____ Texto para analizar

Incluso en EEUU convendría su implantación porque tanto su Generación Z como sus millennials consideran demasiado caros sus niveles de vida e inadecuada la lucha contra el cambio climático y las desigualdades que ocasiona el modelo productivo americano. Aunque para ello, se deba superar la falsa idea de que son programas diseñados por “el socialismo de esteroides”.
En otras partes del mundo, como Sudáfrica, Canadá, Finlandia o Alemania, el éxito de sus planes de ingresos vitales ha sido incuestionable. Y en países como Australia el respaldo de sus ciudadanos en encuestas a programas de transferencia de rentas periódicas es apabullante. Si, además, dice Sumaila, una iniciativa de estas características la cubre una fiscalidad al carbón que recaudaría billones de dólares de ingresos con un tipo único se podría confeccionar una economía descarbonizada y con fondos para limpiar de CO2 la atmósfera y aplicar medidas de biodiversidad de inmediato y a una velocidad de crucero.

________
____ Datos registrados

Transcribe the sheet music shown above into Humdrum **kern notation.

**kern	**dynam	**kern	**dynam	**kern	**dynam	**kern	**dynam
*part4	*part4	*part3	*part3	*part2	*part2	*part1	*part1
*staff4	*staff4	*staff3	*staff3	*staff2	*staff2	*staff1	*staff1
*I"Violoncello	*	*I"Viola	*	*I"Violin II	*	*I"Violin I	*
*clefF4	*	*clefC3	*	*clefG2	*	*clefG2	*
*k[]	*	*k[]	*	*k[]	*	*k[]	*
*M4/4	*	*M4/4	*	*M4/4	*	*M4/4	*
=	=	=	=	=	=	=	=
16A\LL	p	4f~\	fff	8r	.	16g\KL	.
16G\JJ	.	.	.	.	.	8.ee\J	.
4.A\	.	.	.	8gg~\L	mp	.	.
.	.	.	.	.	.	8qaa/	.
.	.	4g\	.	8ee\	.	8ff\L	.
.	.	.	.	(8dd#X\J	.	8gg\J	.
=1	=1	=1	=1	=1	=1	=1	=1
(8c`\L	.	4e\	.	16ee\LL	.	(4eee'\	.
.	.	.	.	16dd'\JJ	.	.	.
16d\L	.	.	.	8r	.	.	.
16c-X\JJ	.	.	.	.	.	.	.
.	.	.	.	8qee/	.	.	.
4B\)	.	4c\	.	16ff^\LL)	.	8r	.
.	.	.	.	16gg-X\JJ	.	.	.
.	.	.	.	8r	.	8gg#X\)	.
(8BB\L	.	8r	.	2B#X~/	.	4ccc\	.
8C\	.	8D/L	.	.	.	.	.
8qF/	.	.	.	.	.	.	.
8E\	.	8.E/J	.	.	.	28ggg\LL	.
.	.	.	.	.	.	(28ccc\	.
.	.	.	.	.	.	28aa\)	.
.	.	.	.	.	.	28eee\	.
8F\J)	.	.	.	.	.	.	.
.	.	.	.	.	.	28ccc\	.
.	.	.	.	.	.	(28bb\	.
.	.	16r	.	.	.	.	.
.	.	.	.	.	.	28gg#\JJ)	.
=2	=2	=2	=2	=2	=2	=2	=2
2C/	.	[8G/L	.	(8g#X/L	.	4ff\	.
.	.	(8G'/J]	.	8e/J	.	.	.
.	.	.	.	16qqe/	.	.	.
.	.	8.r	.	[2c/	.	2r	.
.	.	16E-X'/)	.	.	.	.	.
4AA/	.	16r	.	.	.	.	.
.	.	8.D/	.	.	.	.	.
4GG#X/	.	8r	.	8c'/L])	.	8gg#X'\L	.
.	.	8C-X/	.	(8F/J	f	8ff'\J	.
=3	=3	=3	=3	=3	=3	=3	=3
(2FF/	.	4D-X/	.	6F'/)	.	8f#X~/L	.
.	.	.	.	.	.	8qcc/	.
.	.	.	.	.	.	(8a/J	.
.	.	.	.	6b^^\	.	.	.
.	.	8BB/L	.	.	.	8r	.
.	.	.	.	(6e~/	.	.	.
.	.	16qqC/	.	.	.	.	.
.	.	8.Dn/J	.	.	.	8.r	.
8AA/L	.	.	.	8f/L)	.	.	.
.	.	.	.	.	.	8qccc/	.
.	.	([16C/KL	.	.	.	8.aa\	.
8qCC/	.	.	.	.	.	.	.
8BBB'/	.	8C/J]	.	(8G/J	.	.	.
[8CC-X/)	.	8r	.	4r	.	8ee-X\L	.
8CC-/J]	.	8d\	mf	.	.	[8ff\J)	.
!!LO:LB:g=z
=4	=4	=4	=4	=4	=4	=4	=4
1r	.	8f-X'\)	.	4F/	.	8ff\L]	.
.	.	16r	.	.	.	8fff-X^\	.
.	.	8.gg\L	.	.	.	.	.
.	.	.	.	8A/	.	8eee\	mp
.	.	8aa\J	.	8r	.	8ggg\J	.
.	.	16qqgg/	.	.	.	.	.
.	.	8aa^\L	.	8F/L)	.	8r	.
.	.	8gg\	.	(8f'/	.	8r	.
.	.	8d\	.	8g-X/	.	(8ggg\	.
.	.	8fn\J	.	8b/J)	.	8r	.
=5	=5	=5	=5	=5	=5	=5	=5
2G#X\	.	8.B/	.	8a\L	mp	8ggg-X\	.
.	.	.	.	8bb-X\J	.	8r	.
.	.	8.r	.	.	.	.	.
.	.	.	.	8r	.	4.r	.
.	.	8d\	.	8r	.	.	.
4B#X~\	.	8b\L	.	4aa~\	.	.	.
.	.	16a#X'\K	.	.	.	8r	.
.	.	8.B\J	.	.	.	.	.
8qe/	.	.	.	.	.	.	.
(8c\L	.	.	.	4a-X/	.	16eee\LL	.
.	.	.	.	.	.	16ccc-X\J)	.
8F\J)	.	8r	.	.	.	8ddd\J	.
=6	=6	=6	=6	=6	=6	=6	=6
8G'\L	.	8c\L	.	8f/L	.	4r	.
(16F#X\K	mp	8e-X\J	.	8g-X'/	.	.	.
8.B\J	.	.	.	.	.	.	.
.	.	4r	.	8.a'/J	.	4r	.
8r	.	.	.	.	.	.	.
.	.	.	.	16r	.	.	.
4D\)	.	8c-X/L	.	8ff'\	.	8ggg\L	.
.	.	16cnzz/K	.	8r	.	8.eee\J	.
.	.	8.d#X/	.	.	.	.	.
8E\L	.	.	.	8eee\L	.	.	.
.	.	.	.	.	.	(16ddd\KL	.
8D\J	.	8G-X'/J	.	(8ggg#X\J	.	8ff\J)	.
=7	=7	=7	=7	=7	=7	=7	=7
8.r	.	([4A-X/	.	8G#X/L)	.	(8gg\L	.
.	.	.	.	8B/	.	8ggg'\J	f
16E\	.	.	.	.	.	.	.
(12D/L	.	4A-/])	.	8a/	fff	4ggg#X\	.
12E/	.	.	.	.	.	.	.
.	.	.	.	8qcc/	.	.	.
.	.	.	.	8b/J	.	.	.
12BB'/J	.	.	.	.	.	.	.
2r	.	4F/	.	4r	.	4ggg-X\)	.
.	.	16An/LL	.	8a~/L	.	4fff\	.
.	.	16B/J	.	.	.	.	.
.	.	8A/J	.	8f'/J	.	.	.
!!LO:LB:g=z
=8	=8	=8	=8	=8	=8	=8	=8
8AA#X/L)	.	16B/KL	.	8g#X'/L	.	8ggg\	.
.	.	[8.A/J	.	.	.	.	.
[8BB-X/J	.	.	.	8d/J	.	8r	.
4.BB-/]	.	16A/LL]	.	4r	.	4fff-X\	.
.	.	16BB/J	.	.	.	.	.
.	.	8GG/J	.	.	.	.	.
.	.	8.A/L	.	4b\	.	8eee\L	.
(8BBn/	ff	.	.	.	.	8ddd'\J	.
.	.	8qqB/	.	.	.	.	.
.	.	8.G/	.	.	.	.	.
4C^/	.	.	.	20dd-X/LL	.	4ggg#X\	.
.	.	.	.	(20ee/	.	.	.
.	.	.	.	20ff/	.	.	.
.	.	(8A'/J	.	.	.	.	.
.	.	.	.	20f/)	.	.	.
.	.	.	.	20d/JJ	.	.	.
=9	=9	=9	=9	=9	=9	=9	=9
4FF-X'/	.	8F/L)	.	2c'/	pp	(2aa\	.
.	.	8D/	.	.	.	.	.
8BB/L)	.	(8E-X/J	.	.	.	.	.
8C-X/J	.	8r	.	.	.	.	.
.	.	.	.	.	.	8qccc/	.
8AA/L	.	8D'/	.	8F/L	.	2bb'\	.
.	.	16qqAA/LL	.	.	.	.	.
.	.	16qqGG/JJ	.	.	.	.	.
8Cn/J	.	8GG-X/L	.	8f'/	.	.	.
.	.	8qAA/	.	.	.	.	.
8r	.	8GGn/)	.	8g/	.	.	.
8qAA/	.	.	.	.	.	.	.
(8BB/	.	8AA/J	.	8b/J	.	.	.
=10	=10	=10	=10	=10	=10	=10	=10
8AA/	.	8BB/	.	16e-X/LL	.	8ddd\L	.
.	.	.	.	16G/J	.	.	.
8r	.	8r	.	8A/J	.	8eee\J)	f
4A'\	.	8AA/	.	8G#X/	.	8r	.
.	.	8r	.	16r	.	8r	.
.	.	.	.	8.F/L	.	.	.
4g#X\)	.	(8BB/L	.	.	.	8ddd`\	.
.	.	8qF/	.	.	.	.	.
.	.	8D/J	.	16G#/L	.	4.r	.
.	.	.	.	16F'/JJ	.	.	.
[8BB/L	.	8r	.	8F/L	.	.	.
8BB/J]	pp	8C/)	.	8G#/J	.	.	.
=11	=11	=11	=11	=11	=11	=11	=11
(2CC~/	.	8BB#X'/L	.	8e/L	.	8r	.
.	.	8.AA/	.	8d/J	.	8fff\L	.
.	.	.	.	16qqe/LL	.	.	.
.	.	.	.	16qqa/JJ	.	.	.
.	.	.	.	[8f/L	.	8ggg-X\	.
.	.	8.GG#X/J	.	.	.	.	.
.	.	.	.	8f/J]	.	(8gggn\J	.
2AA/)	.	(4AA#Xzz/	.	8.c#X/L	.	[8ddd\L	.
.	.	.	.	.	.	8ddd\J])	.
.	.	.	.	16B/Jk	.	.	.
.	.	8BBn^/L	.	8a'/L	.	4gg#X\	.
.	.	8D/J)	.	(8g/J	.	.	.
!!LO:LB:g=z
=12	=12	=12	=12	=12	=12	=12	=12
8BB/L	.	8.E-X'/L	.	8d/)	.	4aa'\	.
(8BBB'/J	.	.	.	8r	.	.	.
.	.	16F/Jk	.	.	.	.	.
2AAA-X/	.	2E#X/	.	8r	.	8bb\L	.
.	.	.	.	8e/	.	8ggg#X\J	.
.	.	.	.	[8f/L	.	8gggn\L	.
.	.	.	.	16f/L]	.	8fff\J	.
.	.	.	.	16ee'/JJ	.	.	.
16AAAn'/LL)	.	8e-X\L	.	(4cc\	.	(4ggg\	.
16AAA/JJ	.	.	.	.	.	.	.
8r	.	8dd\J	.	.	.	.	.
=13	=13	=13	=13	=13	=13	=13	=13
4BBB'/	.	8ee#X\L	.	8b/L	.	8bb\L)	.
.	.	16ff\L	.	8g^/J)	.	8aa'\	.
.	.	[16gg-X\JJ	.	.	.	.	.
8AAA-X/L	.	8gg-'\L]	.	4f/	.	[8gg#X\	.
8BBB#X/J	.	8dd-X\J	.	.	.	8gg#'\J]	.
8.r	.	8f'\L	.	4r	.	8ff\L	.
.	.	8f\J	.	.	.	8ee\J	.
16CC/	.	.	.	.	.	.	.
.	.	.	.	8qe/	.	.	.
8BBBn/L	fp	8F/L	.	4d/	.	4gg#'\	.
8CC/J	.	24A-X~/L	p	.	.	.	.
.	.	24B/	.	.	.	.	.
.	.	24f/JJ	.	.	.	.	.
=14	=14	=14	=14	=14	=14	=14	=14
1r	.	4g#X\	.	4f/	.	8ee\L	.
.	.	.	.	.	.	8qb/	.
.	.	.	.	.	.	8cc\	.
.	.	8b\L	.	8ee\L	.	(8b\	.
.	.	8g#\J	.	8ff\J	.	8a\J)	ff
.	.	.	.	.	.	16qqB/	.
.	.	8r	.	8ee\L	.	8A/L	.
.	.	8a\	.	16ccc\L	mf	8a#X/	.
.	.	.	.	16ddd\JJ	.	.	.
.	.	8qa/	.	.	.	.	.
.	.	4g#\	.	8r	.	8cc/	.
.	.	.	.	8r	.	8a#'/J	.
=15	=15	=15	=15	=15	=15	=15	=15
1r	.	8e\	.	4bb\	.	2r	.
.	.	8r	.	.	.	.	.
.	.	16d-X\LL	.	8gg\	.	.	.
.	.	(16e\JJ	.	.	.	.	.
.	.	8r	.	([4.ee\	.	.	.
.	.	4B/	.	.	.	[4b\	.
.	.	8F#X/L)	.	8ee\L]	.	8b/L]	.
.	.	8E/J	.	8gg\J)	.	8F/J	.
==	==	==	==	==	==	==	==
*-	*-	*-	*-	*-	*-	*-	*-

________

▶ **Instrucciones**
Prosigue el texto sobre los planes de ingresos vitales y la fiscalidad al carbón a partir de su última oración.

▶ **Respuesta**
Para ello, “hay que desterrar el falso concepto conservador” de que es un subsidio de por vida a personas sin iniciativa ni ganas de trabajar, aclara.
La ultraderecha se echa al monte social y climático
Sin embargo, no es la única tecla que los conservadores han tocado a rebato para contrarrestar con recetas y dogmas de fe liberal la cruzada progresista que identifican con el woke capitalism, término despectivo con el que se refieren a todo intento social de avanzar en derechos, justicia civil o lucha contra el cambio climático.
Otro de sus frentes beligerantes favoritos son las inversiones ESG, en el punto de mira de sus ofensivas ideológicas. Varios miles de millones de dólares se han fugado de fondos de pensiones estatales como el de Florida, por orden de su gobernador, el republicano Ron de Santis, antiguo rival y ahora aliado de Donald Trump.
De forma sincronizada, en el otoño de 2023, se retiraron capitales verdes de los ahorros para el retiro de miles de trabajadores que habían confiado su jubilación a estos fondos. Hasta 139.000 millones de dólares en apenas dos meses.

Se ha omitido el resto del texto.